--- Extract Enclosed Below ---

# Exploration

For web scraping, I am using BeautifulSoup. I'll be keeping the data in a pandas dataframe.

My first task at hand is to decipher how DrugBank stores information. To do this, I'll bring in the html with beautiful soup and run through the html tree to see where I can isolate information for drug targets.

In [1]:
import requests
from bs4 import BeautifulSoup
import pandas as pd
import numpy as np

Originally used html.parser for BeautifulSoup, ran into an issue with find_all function

In [2]:
#I will start out by testing 'DB00619'
drug = 'DB00619'

url = 'http://www.drugbank.ca'
page = requests.get(url+'/drugs/'+drug)

soup = BeautifulSoup(page.content, 'lxml')

I want to extract the drug name and accession number from a reliable source, the metadata is a likely candidate.

In [3]:
drug_name = soup.find('meta', {'name':'dc.title'})['content']
accession_number = soup.find('meta', {'name':'dc.identifier'})['content']

In [4]:
#print(soup.prettify())

--- End of Enclosed Extract ---
--- Information supplied Enclosed Below ---

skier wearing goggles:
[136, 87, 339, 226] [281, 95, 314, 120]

--- End of Enclosed Information supplied ---

What to work on: Extract the DrugBank web-scraping notes from above in full, reproducing every line without change.

Answer to this exercise:
# Exploration

For web scraping, I am using BeautifulSoup. I'll be keeping the data in a pandas dataframe.

My first task at hand is to decipher how DrugBank stores information. To do this, I'll bring in the html with beautiful soup and run through the html tree to see where I can isolate information for drug targets.

In [1]:
import requests
from bs4 import BeautifulSoup
import pandas as pd
import numpy as np

Originally used html.parser for BeautifulSoup, ran into an issue with find_all function

In [2]:
#I will start out by testing 'DB00619'
drug = 'DB00619'

url = 'http://www.drugbank.ca'
page = requests.get(url+'/drugs/'+drug)

soup = BeautifulSoup(page.content, 'lxml')

I want to extract the drug name and accession number from a reliable source, the metadata is a likely candidate.

In [3]:
drug_name = soup.find('meta', {'name':'dc.title'})['content']
accession_number = soup.find('meta', {'name':'dc.identifier'})['content']

In [4]:
#print(soup.prettify())